— Problem to solve —
The listing below must be repeated word for word, with its images excluded.
Segment Start: Entries shown
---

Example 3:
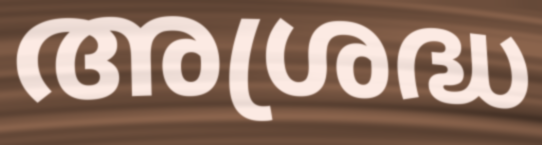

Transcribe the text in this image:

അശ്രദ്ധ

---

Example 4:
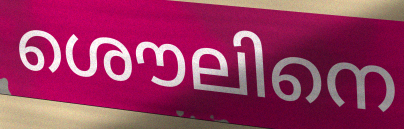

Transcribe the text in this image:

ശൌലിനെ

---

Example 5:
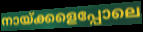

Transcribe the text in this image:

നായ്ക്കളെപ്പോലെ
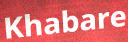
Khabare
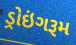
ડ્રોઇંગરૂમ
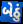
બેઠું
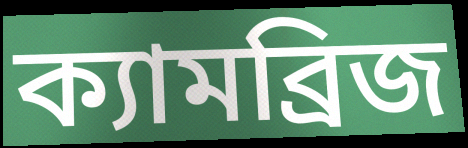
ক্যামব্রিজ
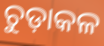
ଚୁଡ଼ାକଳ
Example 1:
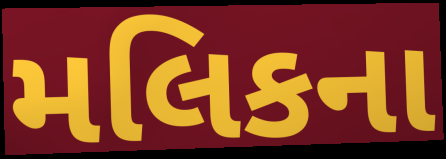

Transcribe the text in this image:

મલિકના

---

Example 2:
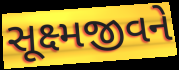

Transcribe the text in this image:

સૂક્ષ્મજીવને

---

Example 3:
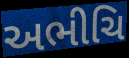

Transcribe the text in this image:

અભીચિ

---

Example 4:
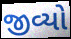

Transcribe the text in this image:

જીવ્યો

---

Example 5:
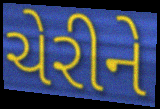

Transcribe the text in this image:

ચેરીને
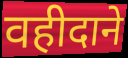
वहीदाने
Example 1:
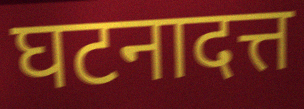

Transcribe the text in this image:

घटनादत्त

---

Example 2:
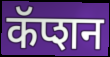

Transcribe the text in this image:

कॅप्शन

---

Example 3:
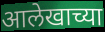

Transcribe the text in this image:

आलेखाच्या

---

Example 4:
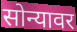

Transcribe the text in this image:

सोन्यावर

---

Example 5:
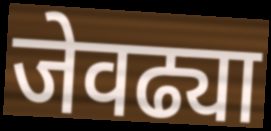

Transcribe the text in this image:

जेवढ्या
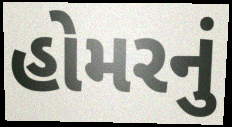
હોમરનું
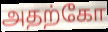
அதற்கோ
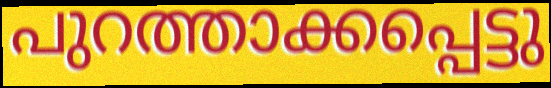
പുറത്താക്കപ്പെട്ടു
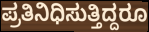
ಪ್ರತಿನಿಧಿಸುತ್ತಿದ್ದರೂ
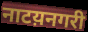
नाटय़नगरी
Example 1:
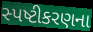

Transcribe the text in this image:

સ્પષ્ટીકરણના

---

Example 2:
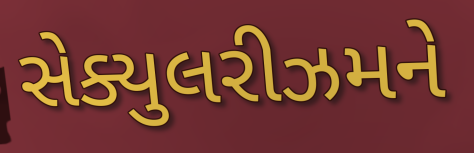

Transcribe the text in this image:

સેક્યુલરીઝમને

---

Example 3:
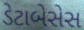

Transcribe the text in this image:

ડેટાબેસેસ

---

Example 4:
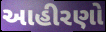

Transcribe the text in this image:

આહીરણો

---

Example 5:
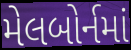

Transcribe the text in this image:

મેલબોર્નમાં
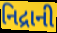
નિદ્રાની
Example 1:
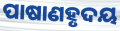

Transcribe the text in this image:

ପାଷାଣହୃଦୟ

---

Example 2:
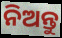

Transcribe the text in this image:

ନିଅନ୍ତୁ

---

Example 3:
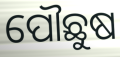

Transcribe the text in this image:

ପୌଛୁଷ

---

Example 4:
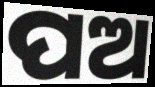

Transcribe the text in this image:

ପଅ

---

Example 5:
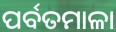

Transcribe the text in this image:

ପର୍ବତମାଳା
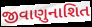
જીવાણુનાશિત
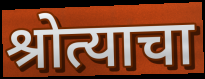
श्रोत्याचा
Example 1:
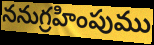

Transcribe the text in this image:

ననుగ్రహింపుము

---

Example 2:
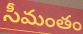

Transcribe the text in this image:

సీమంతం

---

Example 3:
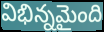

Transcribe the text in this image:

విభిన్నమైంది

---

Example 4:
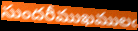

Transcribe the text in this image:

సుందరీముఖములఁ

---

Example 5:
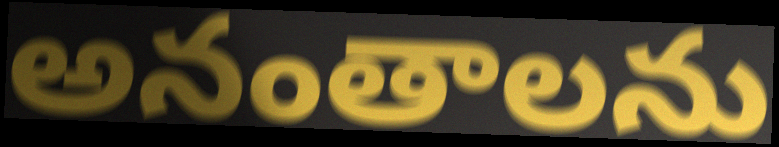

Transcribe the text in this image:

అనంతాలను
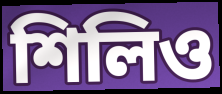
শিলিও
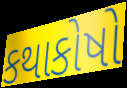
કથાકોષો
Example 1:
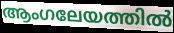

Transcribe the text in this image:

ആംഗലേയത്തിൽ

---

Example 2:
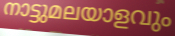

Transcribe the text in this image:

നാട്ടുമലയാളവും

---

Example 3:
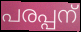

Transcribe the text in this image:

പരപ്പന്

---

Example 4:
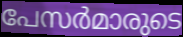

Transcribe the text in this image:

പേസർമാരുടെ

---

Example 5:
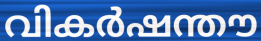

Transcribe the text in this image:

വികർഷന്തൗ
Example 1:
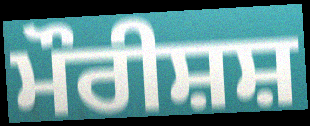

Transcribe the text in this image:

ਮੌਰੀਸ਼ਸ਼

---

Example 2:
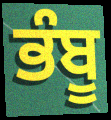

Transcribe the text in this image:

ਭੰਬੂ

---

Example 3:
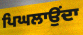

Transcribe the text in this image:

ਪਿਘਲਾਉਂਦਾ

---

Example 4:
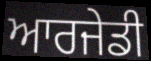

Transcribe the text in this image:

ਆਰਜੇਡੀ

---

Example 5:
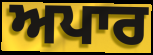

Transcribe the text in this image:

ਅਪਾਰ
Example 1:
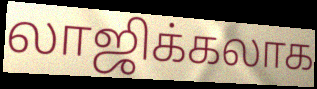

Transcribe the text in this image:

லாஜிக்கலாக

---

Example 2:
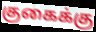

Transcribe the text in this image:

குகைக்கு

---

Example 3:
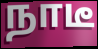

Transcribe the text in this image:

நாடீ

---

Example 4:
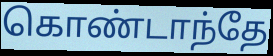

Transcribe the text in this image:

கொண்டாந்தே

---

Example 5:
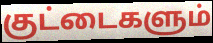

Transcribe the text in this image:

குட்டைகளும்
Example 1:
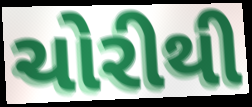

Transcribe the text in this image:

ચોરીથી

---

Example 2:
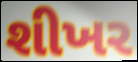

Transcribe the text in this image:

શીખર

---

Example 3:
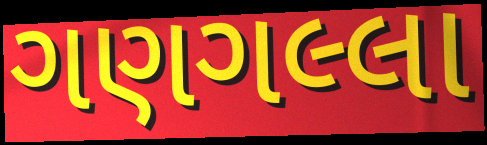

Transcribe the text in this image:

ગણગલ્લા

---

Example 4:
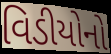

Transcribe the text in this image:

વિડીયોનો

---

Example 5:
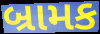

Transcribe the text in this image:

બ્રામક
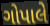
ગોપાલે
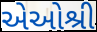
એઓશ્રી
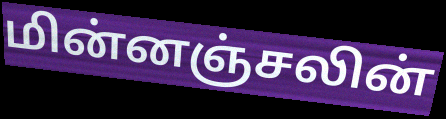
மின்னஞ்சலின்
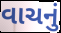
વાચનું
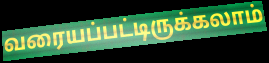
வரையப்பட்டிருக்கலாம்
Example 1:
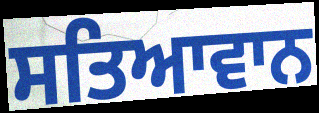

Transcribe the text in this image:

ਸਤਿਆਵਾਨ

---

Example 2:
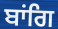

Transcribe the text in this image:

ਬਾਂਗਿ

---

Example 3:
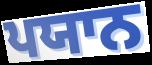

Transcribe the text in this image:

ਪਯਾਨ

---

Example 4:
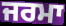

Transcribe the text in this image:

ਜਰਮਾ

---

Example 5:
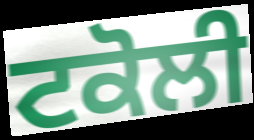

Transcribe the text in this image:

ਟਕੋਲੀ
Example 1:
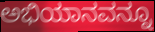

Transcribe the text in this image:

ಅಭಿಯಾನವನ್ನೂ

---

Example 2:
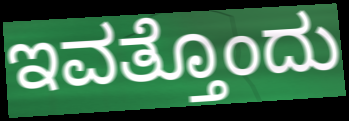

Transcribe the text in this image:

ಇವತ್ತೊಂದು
Segment End: Entries shown
— Task response —
---

Example 3:

Transcribe the text in this image:

അശ്രദ്ധ

---

Example 4:

Transcribe the text in this image:

ശൌലിനെ

---

Example 5:

Transcribe the text in this image:

നായ്ക്കളെപ്പോലെ
Khabare
ડ્રોઇંગરૂમ
બેઠું
ক্যামব্রিজ
ଚୁଡ଼ାକଳ
Example 1:

Transcribe the text in this image:

મલિકના

---

Example 2:

Transcribe the text in this image:

સૂક્ષ્મજીવને

---

Example 3:

Transcribe the text in this image:

અભીચિ

---

Example 4:

Transcribe the text in this image:

જીવ્યો

---

Example 5:

Transcribe the text in this image:

ચેરીને
वहीदाने
Example 1:

Transcribe the text in this image:

घटनादत्त

---

Example 2:

Transcribe the text in this image:

कॅप्शन

---

Example 3:

Transcribe the text in this image:

आलेखाच्या

---

Example 4:

Transcribe the text in this image:

सोन्यावर

---

Example 5:

Transcribe the text in this image:

जेवढ्या
હોમરનું
அதற்கோ
പുറത്താക്കപ്പെട്ടു
ಪ್ರತಿನಿಧಿಸುತ್ತಿದ್ದರೂ
नाटय़नगरी
Example 1:

Transcribe the text in this image:

સ્પષ્ટીકરણના

---

Example 2:

Transcribe the text in this image:

સેક્યુલરીઝમને

---

Example 3:

Transcribe the text in this image:

ડેટાબેસેસ

---

Example 4:

Transcribe the text in this image:

આહીરણો

---

Example 5:

Transcribe the text in this image:

મેલબોર્નમાં
નિદ્રાની
Example 1:

Transcribe the text in this image:

ପାଷାଣହୃଦୟ

---

Example 2:

Transcribe the text in this image:

ନିଅନ୍ତୁ

---

Example 3:

Transcribe the text in this image:

ପୌଛୁଷ

---

Example 4:

Transcribe the text in this image:

ପଅ

---

Example 5:

Transcribe the text in this image:

ପର୍ବତମାଳା
જીવાણુનાશિત
श्रोत्याचा
Example 1:

Transcribe the text in this image:

ననుగ్రహింపుము

---

Example 2:

Transcribe the text in this image:

సీమంతం

---

Example 3:

Transcribe the text in this image:

విభిన్నమైంది

---

Example 4:

Transcribe the text in this image:

సుందరీముఖములఁ

---

Example 5:

Transcribe the text in this image:

అనంతాలను
শিলিও
કથાકોષો
Example 1:

Transcribe the text in this image:

ആംഗലേയത്തിൽ

---

Example 2:

Transcribe the text in this image:

നാട്ടുമലയാളവും

---

Example 3:

Transcribe the text in this image:

പരപ്പന്

---

Example 4:

Transcribe the text in this image:

പേസർമാരുടെ

---

Example 5:

Transcribe the text in this image:

വികർഷന്തൗ
Example 1:

Transcribe the text in this image:

ਮੌਰੀਸ਼ਸ਼

---

Example 2:

Transcribe the text in this image:

ਭੰਬੂ

---

Example 3:

Transcribe the text in this image:

ਪਿਘਲਾਉਂਦਾ

---

Example 4:

Transcribe the text in this image:

ਆਰਜੇਡੀ

---

Example 5:

Transcribe the text in this image:

ਅਪਾਰ
Example 1:

Transcribe the text in this image:

லாஜிக்கலாக

---

Example 2:

Transcribe the text in this image:

குகைக்கு

---

Example 3:

Transcribe the text in this image:

நாடீ

---

Example 4:

Transcribe the text in this image:

கொண்டாந்தே

---

Example 5:

Transcribe the text in this image:

குட்டைகளும்
Example 1:

Transcribe the text in this image:

ચોરીથી

---

Example 2:

Transcribe the text in this image:

શીખર

---

Example 3:

Transcribe the text in this image:

ગણગલ્લા

---

Example 4:

Transcribe the text in this image:

વિડીયોનો

---

Example 5:

Transcribe the text in this image:

બ્રામક
ગોપાલે
એઓશ્રી
மின்னஞ்சலின்
વાચનું
வரையப்பட்டிருக்கலாம்
Example 1:

Transcribe the text in this image:

ਸਤਿਆਵਾਨ

---

Example 2:

Transcribe the text in this image:

ਬਾਂਗਿ

---

Example 3:

Transcribe the text in this image:

ਪਯਾਨ

---

Example 4:

Transcribe the text in this image:

ਜਰਮਾ

---

Example 5:

Transcribe the text in this image:

ਟਕੋਲੀ
Example 1:

Transcribe the text in this image:

ಅಭಿಯಾನವನ್ನೂ

---

Example 2:

Transcribe the text in this image:

ಇವತ್ತೊಂದು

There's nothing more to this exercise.